◆ PROBLEM REQUIREMENTS
Using the records that follow, work out the number of lines with the word "texttt" in them; reply with that number only.

┏━━

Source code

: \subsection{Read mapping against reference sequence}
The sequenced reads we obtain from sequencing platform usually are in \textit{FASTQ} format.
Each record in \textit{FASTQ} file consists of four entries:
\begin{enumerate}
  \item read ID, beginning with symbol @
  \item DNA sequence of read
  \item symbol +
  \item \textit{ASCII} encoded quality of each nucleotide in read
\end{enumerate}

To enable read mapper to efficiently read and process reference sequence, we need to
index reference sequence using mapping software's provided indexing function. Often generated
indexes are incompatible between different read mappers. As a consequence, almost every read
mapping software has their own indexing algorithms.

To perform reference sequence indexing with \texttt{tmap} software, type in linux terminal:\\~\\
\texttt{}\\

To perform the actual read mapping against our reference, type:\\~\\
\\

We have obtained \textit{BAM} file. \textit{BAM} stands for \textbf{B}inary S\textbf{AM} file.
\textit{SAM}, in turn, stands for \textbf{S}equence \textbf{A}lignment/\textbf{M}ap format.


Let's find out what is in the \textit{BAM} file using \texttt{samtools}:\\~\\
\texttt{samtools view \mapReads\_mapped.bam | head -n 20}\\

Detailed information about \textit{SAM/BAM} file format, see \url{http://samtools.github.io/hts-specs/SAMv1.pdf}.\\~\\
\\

┗━━

◆ FINISHED EXERCISE
4